◆ **Extrait du texte**
::::

Élection aux États-Unis : la sélection commence

Après le deuxième vote pour les primaires à la présidentielle américaine dans le New Hampshire, on peut dire que les choses s’éclaircissent, surtout du côté des républicains qui ne comptent plus que six postulants. Carly Fiorina et Chris Christie ont abandonné, et les deux grands gagnants sont Bernie Sanders dans le camp démocrate et Donald Trump du côté des républicains.

Comme à son habitude, Donald Trump a accueilli sa victoire avec toute la modestie qui le caractérise, « il y a sept mois, je suis devenu un homme politique. Je n’avais jamais fait cela avant, mais je suis de plus en plus à l’aise dans ce nouveau rôle » et refusant de nommer un adversaire précis, il a juste ajouté « ils ont du talent, ils ont été gouverneurs, sénateurs, mais je pense que mon message est tout simplement meilleur que le leur« . Il faut dire que derrière lui, c’est plutôt la débandade. Le sénateur de Floride Marco Rubio, a payé le prix fort un débat télévisé catastrophique, avec ses formules toutes faites, répétées en boucle, il finit cinquième. L’ultra-conservateur du Texas Ted Cruz, et l’ancien gouverneur de Floride Jeb Bush ont été, à la surprise générale, devancés par le gouverneur modéré John Kasich. L’ex-dirigeante de Hewlett Packard, Carly Fiorina et Chris Christie le gouverneur du New Jersey ont été les victimes classiques après les primaires du New Hampshire, réputées pour écarter quelques prétendants à la Maison Blanche.

::::

◆ **Données sources**
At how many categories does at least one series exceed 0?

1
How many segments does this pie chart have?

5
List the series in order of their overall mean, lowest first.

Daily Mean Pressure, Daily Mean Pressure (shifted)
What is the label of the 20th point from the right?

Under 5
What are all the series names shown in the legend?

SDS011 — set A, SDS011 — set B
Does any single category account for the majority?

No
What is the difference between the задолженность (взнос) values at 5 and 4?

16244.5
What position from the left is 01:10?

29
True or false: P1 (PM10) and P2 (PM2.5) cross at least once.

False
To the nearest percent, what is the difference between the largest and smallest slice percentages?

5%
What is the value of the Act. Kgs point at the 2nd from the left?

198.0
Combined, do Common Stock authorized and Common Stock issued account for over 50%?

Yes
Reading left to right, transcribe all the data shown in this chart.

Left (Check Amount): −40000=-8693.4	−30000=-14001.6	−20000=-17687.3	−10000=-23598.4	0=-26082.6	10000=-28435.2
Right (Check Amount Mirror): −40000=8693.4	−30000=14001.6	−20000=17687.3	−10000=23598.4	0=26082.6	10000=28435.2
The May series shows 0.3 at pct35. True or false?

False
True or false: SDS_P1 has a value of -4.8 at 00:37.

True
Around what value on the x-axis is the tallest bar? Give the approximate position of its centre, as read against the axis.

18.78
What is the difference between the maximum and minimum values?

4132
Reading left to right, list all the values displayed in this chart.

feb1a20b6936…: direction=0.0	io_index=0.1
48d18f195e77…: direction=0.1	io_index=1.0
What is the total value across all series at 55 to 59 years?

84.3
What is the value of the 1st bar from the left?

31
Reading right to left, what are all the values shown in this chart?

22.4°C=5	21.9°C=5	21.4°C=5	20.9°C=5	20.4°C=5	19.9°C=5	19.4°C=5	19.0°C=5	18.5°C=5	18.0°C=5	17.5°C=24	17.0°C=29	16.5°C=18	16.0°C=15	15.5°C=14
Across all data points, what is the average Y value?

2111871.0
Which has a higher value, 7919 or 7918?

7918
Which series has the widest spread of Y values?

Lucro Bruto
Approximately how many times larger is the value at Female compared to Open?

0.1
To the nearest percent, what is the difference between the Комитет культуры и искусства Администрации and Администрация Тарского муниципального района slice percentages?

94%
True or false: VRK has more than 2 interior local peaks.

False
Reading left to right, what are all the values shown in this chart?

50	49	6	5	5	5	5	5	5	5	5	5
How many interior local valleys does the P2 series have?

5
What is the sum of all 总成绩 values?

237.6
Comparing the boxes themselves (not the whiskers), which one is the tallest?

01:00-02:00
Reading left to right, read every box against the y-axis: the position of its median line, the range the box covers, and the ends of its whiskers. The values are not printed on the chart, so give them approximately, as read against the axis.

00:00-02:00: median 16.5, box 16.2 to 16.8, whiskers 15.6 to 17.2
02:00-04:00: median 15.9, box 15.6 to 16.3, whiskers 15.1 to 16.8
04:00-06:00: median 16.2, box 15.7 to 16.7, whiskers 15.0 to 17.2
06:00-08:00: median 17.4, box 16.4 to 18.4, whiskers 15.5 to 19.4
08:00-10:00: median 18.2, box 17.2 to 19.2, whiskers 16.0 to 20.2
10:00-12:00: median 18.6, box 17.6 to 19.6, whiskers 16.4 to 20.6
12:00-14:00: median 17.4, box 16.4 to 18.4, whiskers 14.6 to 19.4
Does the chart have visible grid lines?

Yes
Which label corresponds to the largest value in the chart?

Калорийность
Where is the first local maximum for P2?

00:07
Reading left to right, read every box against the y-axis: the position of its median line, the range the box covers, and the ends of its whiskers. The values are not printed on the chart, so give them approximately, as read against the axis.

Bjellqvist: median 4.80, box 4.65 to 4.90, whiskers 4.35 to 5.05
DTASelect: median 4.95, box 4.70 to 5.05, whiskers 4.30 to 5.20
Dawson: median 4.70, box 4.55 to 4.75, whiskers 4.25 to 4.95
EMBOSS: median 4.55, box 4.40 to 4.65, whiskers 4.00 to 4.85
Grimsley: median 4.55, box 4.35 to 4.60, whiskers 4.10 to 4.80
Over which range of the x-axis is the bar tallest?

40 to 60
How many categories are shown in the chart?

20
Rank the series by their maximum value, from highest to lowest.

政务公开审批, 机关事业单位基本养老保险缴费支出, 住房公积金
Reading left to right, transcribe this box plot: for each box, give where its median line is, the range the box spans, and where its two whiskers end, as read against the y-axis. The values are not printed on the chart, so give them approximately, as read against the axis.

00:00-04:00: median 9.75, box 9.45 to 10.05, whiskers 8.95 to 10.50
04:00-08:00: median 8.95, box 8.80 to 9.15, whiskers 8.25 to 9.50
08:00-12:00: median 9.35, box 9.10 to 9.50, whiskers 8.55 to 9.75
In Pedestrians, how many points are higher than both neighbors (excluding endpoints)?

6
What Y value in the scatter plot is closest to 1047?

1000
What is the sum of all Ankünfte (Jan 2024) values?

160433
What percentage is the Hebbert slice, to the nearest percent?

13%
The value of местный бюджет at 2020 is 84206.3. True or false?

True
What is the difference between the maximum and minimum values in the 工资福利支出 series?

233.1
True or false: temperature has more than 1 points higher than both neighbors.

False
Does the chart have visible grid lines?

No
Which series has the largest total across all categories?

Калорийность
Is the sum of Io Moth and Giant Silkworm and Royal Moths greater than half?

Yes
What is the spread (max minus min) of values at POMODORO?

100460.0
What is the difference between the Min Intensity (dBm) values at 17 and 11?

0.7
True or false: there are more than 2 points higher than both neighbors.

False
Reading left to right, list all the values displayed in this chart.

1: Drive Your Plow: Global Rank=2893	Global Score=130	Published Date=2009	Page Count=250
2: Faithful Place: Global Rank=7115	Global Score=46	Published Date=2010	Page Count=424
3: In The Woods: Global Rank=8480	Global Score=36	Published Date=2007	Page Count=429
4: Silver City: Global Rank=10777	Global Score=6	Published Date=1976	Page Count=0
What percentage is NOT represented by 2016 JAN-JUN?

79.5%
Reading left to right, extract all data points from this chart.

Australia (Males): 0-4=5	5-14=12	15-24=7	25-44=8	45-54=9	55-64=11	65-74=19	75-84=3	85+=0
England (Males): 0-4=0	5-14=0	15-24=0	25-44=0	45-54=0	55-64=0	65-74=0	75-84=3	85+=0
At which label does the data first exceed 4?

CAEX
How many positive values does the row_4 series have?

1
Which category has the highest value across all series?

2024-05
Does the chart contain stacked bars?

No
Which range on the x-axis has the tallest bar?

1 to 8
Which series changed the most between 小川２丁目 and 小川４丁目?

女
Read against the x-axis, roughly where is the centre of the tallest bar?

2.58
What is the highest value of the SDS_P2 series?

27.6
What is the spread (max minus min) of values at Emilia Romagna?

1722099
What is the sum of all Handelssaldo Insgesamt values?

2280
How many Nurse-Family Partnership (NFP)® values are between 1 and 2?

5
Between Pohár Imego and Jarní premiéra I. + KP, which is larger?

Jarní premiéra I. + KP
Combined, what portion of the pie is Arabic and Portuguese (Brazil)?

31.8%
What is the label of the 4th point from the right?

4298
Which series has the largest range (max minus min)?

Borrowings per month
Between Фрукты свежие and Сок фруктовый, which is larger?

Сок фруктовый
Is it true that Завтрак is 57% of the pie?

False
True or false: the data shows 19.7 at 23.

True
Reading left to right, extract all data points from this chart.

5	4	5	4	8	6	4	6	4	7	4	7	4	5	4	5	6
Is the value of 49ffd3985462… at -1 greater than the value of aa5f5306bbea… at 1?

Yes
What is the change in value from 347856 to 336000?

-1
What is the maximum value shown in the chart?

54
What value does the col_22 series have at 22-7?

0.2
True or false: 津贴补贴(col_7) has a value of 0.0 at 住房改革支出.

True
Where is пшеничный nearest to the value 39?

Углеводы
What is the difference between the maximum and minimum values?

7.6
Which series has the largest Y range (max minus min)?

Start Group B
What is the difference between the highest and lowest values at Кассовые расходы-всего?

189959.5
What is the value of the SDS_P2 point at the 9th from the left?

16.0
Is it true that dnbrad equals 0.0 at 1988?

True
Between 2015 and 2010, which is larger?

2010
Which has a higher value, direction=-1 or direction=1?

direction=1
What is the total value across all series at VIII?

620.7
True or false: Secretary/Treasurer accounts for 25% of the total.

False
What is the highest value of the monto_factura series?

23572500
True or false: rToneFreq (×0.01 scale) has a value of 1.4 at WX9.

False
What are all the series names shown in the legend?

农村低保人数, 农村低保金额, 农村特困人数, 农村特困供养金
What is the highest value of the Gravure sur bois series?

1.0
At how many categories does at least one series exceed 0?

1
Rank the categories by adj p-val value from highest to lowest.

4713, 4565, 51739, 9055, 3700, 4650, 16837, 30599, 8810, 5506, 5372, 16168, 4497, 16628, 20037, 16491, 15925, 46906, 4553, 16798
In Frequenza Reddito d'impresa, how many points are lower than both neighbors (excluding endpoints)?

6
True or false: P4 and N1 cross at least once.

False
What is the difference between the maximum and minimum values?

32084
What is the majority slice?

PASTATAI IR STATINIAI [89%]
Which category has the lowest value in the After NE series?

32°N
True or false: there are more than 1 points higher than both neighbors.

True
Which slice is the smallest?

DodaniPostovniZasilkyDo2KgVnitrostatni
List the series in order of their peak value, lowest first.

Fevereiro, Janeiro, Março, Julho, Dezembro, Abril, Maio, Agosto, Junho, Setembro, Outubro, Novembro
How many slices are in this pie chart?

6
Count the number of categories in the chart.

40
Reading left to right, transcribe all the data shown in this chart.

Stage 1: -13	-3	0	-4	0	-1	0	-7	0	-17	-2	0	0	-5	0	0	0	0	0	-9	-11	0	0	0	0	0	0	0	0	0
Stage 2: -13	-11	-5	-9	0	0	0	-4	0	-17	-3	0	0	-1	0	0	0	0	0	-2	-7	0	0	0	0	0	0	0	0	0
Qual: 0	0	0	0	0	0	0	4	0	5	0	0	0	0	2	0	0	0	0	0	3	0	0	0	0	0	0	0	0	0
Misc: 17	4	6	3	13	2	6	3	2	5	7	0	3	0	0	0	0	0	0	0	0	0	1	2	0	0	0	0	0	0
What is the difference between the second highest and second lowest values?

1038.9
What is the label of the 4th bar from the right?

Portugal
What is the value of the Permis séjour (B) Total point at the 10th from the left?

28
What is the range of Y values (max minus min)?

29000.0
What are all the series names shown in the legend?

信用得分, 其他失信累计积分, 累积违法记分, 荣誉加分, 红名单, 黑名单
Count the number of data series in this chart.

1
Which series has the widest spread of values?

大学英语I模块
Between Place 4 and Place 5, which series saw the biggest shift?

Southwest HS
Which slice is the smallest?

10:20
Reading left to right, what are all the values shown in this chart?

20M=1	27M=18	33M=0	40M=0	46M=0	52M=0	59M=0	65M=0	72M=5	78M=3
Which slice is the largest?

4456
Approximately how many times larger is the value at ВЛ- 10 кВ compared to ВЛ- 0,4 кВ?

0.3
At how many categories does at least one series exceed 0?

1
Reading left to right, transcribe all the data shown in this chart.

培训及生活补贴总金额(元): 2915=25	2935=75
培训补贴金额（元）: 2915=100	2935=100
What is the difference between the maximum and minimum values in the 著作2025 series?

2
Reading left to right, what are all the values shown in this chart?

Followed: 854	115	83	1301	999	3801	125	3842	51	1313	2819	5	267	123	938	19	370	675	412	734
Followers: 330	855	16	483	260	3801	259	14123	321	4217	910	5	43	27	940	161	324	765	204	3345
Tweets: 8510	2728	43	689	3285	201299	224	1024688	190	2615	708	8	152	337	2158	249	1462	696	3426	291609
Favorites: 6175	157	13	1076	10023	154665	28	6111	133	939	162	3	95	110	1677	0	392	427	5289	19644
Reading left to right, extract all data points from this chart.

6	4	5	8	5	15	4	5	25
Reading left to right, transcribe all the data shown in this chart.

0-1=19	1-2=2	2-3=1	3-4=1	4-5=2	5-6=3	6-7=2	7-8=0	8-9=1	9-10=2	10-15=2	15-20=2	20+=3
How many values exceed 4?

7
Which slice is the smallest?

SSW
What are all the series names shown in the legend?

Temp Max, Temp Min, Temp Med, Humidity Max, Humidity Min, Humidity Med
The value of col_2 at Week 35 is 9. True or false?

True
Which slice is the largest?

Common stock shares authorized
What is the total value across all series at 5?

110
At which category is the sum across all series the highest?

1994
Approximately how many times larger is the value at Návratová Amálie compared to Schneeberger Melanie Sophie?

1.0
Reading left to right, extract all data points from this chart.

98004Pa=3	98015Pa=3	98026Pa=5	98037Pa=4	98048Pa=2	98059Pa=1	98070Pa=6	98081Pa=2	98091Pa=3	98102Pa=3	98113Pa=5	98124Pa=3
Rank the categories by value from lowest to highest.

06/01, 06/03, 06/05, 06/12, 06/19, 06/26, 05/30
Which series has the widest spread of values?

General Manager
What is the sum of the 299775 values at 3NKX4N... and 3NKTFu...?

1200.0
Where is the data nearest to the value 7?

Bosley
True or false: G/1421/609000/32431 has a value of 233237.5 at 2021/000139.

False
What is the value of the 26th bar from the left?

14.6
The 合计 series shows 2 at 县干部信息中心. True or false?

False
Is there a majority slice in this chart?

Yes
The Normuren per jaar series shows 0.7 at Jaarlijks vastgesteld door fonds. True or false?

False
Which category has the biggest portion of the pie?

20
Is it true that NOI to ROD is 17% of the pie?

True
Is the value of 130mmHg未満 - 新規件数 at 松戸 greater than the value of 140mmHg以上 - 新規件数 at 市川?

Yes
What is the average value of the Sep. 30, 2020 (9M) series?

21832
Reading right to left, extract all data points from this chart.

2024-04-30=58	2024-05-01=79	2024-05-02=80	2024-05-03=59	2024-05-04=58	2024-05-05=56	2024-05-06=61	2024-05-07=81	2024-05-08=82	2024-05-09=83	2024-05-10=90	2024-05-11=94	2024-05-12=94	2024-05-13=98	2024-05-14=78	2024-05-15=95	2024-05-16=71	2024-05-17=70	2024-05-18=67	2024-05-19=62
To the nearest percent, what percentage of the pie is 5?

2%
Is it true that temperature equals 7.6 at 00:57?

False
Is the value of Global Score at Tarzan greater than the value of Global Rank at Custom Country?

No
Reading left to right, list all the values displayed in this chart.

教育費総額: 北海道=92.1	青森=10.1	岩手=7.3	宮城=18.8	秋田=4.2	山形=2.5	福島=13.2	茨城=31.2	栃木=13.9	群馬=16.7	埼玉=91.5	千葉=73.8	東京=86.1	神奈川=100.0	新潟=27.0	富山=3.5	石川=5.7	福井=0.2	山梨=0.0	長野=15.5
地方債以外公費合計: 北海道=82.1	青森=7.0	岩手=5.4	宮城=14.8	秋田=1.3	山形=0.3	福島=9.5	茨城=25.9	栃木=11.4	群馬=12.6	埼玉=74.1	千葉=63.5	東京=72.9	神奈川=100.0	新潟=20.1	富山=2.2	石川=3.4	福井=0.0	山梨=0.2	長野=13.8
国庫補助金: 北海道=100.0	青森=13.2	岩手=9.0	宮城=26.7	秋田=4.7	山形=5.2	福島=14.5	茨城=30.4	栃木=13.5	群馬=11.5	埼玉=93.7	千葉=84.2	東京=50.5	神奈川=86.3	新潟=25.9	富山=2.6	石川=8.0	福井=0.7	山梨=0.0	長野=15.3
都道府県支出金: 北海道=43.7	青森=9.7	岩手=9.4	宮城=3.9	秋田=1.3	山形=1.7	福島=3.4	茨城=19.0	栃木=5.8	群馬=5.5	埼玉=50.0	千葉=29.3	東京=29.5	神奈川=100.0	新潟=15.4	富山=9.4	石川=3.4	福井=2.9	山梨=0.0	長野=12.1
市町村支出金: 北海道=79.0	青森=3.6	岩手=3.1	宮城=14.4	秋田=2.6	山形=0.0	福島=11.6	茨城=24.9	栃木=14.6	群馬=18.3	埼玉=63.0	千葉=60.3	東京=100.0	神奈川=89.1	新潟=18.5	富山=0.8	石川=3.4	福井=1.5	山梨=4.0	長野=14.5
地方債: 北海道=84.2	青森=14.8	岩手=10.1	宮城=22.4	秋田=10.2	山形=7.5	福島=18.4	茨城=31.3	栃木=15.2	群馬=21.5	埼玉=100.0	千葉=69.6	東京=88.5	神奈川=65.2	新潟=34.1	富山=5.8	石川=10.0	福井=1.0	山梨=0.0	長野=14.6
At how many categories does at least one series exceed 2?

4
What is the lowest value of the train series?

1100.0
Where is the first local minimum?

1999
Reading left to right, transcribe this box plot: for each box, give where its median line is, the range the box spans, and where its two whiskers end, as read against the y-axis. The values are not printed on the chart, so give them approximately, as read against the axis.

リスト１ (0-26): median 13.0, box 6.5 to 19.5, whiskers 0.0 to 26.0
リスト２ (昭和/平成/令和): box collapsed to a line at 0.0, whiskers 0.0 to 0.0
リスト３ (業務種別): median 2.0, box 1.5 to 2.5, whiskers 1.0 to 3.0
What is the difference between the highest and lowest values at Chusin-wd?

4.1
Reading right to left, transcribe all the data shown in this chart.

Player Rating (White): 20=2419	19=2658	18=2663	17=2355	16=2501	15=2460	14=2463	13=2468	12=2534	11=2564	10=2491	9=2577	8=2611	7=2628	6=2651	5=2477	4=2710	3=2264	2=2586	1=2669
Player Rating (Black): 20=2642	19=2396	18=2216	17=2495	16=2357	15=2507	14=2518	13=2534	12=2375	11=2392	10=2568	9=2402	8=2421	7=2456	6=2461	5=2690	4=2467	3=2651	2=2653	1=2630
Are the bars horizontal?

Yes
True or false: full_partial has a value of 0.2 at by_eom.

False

::::

◆ **Consigne**
Recopiez à l'identique le passage de l'article sur les primaires du New Hampshire compris entre « Élection aux États-Unis » et « côté des républicains. », ces deux bornes incluses.

◆ **Résultat attendu**
Élection aux États-Unis : la sélection commence

Après le deuxième vote pour les primaires à la présidentielle américaine dans le New Hampshire, on peut dire que les choses s’éclaircissent, surtout du côté des républicains qui ne comptent plus que six postulants. Carly Fiorina et Chris Christie ont abandonné, et les deux grands gagnants sont Bernie Sanders dans le camp démocrate et Donald Trump du côté des républicains.